◆ **Provided material**

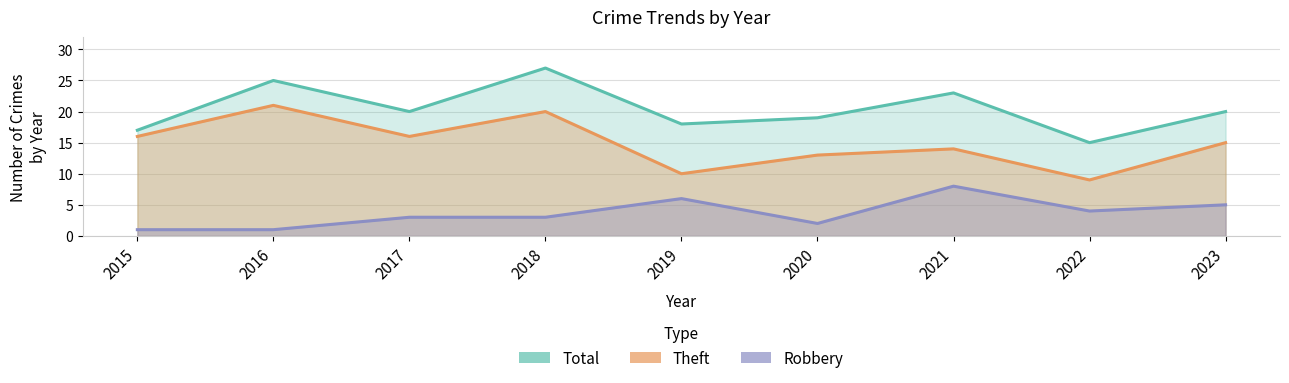

What is the total value across all series at 2020?

34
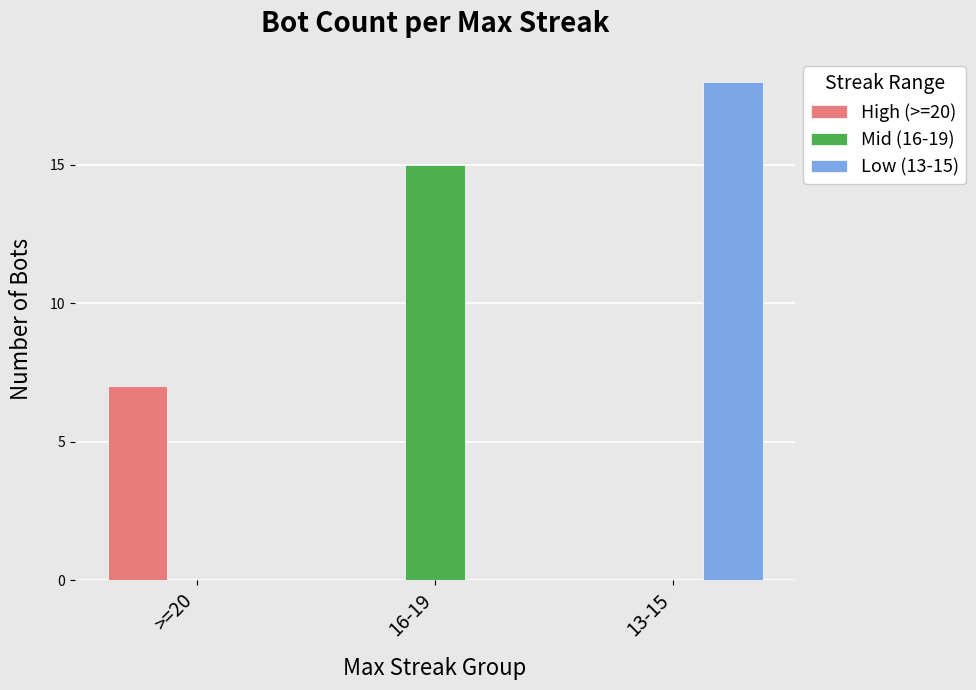

What is the total value across all series at 16-19?

15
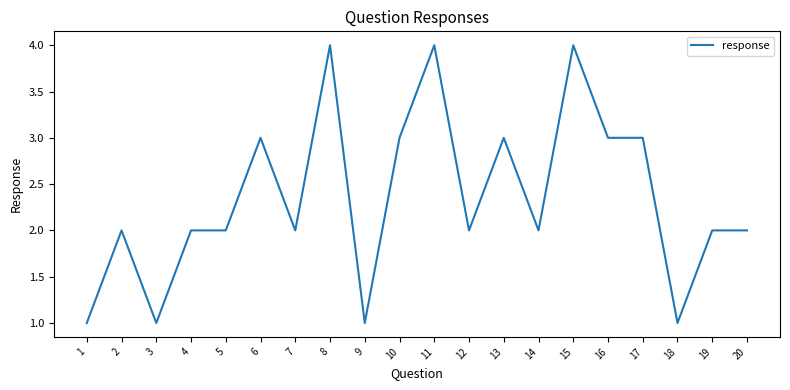

Does the chart have visible grid lines?

No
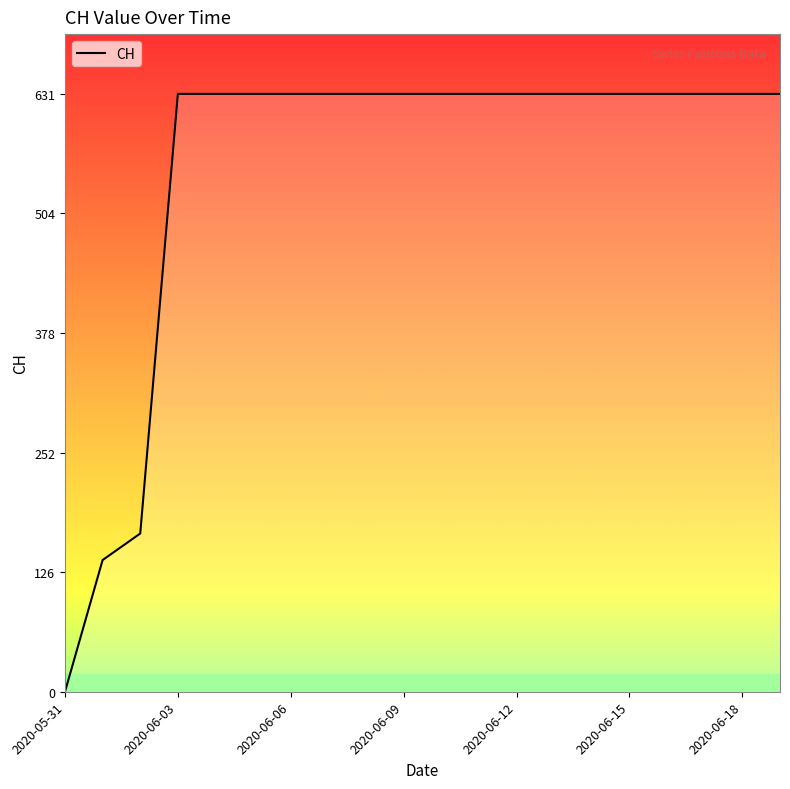

Rank the categories by value from highest to lowest.

2020-06-03, 2020-06-04, 2020-06-05, 2020-06-06, 2020-06-07, 2020-06-08, 2020-06-09, 2020-06-10, 2020-06-11, 2020-06-12, 2020-06-13, 2020-06-14, 2020-06-15, 2020-06-16, 2020-06-17, 2020-06-18, 2020-06-19, 2020-06-02, 2020-06-01, 2020-05-31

◆ **What is expected**
Report every line in the records that contains the word "total", copying each one in full.

◆ **Exercise output**
What is the total value across all series at 2020?
What is the total value across all series at 16-19?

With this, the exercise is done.